There is no male predominance. Onset is usually in adulthood, although childhood cases are reported. In the first edition all paroxysmal hemicranias were referred to as chronic paroxysmal hemicrania. Sufficient clinical evidence for the episodic subtype has accumulated to separate it in a manner analogous to cluster headache.
Paroxysmal hemicrania with coexistent trigeminal neuralgia (CPH-tic syndrome): Patients who fulfill criteria for both 3.2 Paroxysmal hemicrania and 13.1 Trigeminal neuralgia should receive both diagnoses. The importance of this observation is that both conditions require treatment. The pathophysiological significance of the association is not yet clear.
Summary and comments:
Paroxysmal Hemicrania (PH) is rare and difficult to treat. In most cases, patients with PH should seek care from a headache and Migraine specialist.
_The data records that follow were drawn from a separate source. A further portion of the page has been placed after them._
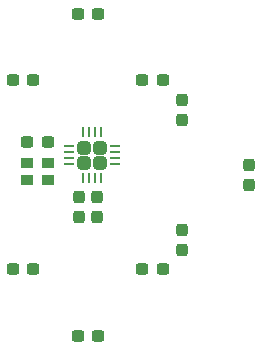
<source format=gbr>
%TF.GenerationSoftware,KiCad,Pcbnew,6.0.10-86aedd382b~118~ubuntu22.04.1*%
%TF.CreationDate,2023-04-06T19:24:04+02:00*%
%TF.ProjectId,donttouchit,646f6e74-746f-4756-9368-69742e6b6963,rev?*%
%TF.SameCoordinates,Original*%
%TF.FileFunction,Paste,Top*%
%TF.FilePolarity,Positive*%
%FSLAX46Y46*%
G04 Gerber Fmt 4.6, Leading zero omitted, Abs format (unit mm)*
G04 Created by KiCad (PCBNEW 6.0.10-86aedd382b~118~ubuntu22.04.1) date 2023-04-06 19:24:04*
%MOMM*%
%LPD*%
G01*
G04 APERTURE LIST*
G04 Aperture macros list*
%AMRoundRect*
0 Rectangle with rounded corners*
0 $1 Rounding radius*
0 $2 $3 $4 $5 $6 $7 $8 $9 X,Y pos of 4 corners*
0 Add a 4 corners polygon primitive as box body*
4,1,4,$2,$3,$4,$5,$6,$7,$8,$9,$2,$3,0*
0 Add four circle primitives for the rounded corners*
1,1,$1+$1,$2,$3*
1,1,$1+$1,$4,$5*
1,1,$1+$1,$6,$7*
1,1,$1+$1,$8,$9*
0 Add four rect primitives between the rounded corners*
20,1,$1+$1,$2,$3,$4,$5,0*
20,1,$1+$1,$4,$5,$6,$7,0*
20,1,$1+$1,$6,$7,$8,$9,0*
20,1,$1+$1,$8,$9,$2,$3,0*%
G04 Aperture macros list end*
%ADD10RoundRect,0.237500X-0.300000X-0.237500X0.300000X-0.237500X0.300000X0.237500X-0.300000X0.237500X0*%
%ADD11RoundRect,0.062500X-0.062500X-0.375000X0.062500X-0.375000X0.062500X0.375000X-0.062500X0.375000X0*%
%ADD12RoundRect,0.062500X-0.375000X-0.062500X0.375000X-0.062500X0.375000X0.062500X-0.375000X0.062500X0*%
%ADD13RoundRect,0.250000X-0.315000X-0.315000X0.315000X-0.315000X0.315000X0.315000X-0.315000X0.315000X0*%
%ADD14R,1.050000X0.950000*%
%ADD15RoundRect,0.237500X0.300000X0.237500X-0.300000X0.237500X-0.300000X-0.237500X0.300000X-0.237500X0*%
%ADD16RoundRect,0.237500X-0.237500X0.300000X-0.237500X-0.300000X0.237500X-0.300000X0.237500X0.300000X0*%
%ADD17RoundRect,0.237500X0.237500X-0.300000X0.237500X0.300000X-0.237500X0.300000X-0.237500X-0.300000X0*%
G04 APERTURE END LIST*
D10*
%TO.C,C5*%
X148137500Y-90500000D03*
X149862500Y-90500000D03*
%TD*%
D11*
%TO.C,U1*%
X143100000Y-78912500D03*
X143600000Y-78912500D03*
X144100000Y-78912500D03*
X144600000Y-78912500D03*
D12*
X145787500Y-80100000D03*
X145787500Y-80600000D03*
X145787500Y-81100000D03*
X145787500Y-81600000D03*
D11*
X144600000Y-82787500D03*
X144100000Y-82787500D03*
X143600000Y-82787500D03*
X143100000Y-82787500D03*
D12*
X141912500Y-81600000D03*
X141912500Y-81100000D03*
X141912500Y-80600000D03*
X141912500Y-80100000D03*
D13*
X144500000Y-80200000D03*
X143200000Y-80200000D03*
X144500000Y-81500000D03*
X143200000Y-81500000D03*
%TD*%
D10*
%TO.C,C3*%
X144362500Y-68850000D03*
X142637500Y-68850000D03*
%TD*%
D14*
%TO.C,XT1*%
X138325000Y-82975000D03*
X140175000Y-82975000D03*
X140175000Y-81525000D03*
X138325000Y-81525000D03*
%TD*%
D15*
%TO.C,C1*%
X144362500Y-96150000D03*
X142637500Y-96150000D03*
%TD*%
%TO.C,C10*%
X137137500Y-74500000D03*
X138862500Y-74500000D03*
%TD*%
D16*
%TO.C,C6*%
X151500000Y-87137500D03*
X151500000Y-88862500D03*
%TD*%
%TO.C,C2*%
X157150000Y-81637500D03*
X157150000Y-83362500D03*
%TD*%
D15*
%TO.C,C4*%
X138862500Y-90500000D03*
X137137500Y-90500000D03*
%TD*%
D10*
%TO.C,C8*%
X148137500Y-74500000D03*
X149862500Y-74500000D03*
%TD*%
D16*
%TO.C,C11*%
X144250000Y-86112500D03*
X144250000Y-84387500D03*
%TD*%
D10*
%TO.C,C9*%
X138387500Y-79750000D03*
X140112500Y-79750000D03*
%TD*%
D17*
%TO.C,C7*%
X151500000Y-77862500D03*
X151500000Y-76137500D03*
%TD*%
D16*
%TO.C,C12*%
X142750000Y-84387500D03*
X142750000Y-86112500D03*
%TD*%
M02*

</source>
Some of the symptoms, to an untrained practitioner could be mistaken for cluster headache. The response to indomethacin is one confirmation of a PH diagnosis. However, indomethacin is not well tolerated by some patients. If that occurs, other less effective NSAIDs including celecoxib (Celebrex), calcium-channel blocking drugs (such as verapamil), and corticosteroids may be used.
The International Headache Society. "International Classification of Headache Disorders, 2nd Edition." Cephalalgia, Volume 24 Issue s1. May, 2004. doi:10.1111/j.1468-2982.2003.00823.x
Silberstein, Stephen D.; Lipton, Richard B.; Goadsby, Peter J.; Smith, Robert T. "Headache in Primary Care." Isis Medical Media. 1999.
Young, William B.; Silberstein, Stephen D. "Migraine and Other Headaches." AAN Press. 2004.
Goadsby, Peter J.; Silberstein, Stephen D.; Dodick, David W. "Chronic Daily Headache for Clinicians." BC Decker Inc. 2005.